Records contained in a dataset:
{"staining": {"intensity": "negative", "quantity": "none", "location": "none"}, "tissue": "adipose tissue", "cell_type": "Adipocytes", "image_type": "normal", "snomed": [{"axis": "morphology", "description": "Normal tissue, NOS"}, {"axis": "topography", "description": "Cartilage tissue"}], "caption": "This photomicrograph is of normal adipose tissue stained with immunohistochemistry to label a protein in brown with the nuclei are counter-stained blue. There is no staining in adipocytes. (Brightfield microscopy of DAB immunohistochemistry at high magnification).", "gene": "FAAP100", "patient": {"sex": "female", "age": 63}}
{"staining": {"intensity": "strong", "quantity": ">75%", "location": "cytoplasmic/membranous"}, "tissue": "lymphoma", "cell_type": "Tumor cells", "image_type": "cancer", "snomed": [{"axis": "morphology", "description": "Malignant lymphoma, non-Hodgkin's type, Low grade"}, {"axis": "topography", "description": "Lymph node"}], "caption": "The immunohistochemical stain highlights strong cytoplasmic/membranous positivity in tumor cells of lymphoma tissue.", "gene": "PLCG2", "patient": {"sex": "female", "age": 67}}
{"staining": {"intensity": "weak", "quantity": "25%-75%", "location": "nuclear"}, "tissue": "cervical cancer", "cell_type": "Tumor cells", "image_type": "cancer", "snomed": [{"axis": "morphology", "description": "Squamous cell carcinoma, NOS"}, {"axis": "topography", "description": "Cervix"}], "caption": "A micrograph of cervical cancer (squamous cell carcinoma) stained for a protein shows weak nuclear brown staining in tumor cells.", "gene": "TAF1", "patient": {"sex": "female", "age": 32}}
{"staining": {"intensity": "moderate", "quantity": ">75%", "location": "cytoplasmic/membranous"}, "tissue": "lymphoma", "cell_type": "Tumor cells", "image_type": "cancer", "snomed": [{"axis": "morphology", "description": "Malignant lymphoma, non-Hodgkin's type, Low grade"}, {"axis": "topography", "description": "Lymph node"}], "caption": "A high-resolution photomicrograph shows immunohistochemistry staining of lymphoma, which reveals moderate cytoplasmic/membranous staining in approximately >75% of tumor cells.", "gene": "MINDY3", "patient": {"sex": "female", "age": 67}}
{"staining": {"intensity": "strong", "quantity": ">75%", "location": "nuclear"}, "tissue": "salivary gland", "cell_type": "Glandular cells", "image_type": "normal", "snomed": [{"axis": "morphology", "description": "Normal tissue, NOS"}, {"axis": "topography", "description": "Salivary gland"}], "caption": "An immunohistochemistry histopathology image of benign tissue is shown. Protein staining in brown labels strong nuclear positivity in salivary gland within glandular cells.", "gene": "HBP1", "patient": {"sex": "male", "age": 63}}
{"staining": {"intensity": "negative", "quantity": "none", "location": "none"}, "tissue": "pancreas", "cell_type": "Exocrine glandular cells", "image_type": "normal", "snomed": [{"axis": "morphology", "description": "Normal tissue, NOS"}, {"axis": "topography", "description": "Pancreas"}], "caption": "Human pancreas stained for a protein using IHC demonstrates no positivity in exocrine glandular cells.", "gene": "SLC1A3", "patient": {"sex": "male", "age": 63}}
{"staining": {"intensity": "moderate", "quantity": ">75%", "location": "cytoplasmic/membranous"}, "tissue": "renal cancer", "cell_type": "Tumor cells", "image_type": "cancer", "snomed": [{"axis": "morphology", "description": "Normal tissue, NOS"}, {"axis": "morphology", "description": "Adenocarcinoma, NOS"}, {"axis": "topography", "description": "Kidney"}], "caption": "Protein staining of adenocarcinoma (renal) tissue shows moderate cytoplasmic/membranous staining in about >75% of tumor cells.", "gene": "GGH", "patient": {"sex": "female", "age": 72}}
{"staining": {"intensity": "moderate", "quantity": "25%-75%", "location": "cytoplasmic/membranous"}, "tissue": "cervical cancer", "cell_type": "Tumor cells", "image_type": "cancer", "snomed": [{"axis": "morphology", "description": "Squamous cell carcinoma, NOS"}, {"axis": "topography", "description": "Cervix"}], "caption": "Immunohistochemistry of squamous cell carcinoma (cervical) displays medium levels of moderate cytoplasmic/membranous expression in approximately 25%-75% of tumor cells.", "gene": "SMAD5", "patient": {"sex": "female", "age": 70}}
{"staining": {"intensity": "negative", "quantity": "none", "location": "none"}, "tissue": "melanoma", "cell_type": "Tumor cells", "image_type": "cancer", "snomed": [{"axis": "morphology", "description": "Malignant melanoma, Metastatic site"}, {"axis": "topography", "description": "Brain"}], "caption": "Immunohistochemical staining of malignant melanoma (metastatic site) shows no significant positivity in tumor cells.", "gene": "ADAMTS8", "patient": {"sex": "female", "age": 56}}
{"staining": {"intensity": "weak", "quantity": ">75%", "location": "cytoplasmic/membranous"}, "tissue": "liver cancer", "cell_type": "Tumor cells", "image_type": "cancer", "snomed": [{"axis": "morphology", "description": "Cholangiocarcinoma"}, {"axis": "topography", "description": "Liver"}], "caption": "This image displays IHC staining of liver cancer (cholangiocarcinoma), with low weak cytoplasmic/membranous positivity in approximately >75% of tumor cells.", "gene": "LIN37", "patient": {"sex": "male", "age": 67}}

• Your objective
Give back the records above exactly, limited to the lines between the one holding "immunohistochemical stain highlights" and the one holding "immunohistochemistry histopathology image", inclusive.

• Output below
{"staining": {"intensity": "strong", "quantity": ">75%", "location": "cytoplasmic/membranous"}, "tissue": "lymphoma", "cell_type": "Tumor cells", "image_type": "cancer", "snomed": [{"axis": "morphology", "description": "Malignant lymphoma, non-Hodgkin's type, Low grade"}, {"axis": "topography", "description": "Lymph node"}], "caption": "The immunohistochemical stain highlights strong cytoplasmic/membranous positivity in tumor cells of lymphoma tissue.", "gene": "PLCG2", "patient": {"sex": "female", "age": 67}}
{"staining": {"intensity": "weak", "quantity": "25%-75%", "location": "nuclear"}, "tissue": "cervical cancer", "cell_type": "Tumor cells", "image_type": "cancer", "snomed": [{"axis": "morphology", "description": "Squamous cell carcinoma, NOS"}, {"axis": "topography", "description": "Cervix"}], "caption": "A micrograph of cervical cancer (squamous cell carcinoma) stained for a protein shows weak nuclear brown staining in tumor cells.", "gene": "TAF1", "patient": {"sex": "female", "age": 32}}
{"staining": {"intensity": "moderate", "quantity": ">75%", "location": "cytoplasmic/membranous"}, "tissue": "lymphoma", "cell_type": "Tumor cells", "image_type": "cancer", "snomed": [{"axis": "morphology", "description": "Malignant lymphoma, non-Hodgkin's type, Low grade"}, {"axis": "topography", "description": "Lymph node"}], "caption": "A high-resolution photomicrograph shows immunohistochemistry staining of lymphoma, which reveals moderate cytoplasmic/membranous staining in approximately >75% of tumor cells.", "gene": "MINDY3", "patient": {"sex": "female", "age": 67}}
{"staining": {"intensity": "strong", "quantity": ">75%", "location": "nuclear"}, "tissue": "salivary gland", "cell_type": "Glandular cells", "image_type": "normal", "snomed": [{"axis": "morphology", "description": "Normal tissue, NOS"}, {"axis": "topography", "description": "Salivary gland"}], "caption": "An immunohistochemistry histopathology image of benign tissue is shown. Protein staining in brown labels strong nuclear positivity in salivary gland within glandular cells.", "gene": "HBP1", "patient": {"sex": "male", "age": 63}}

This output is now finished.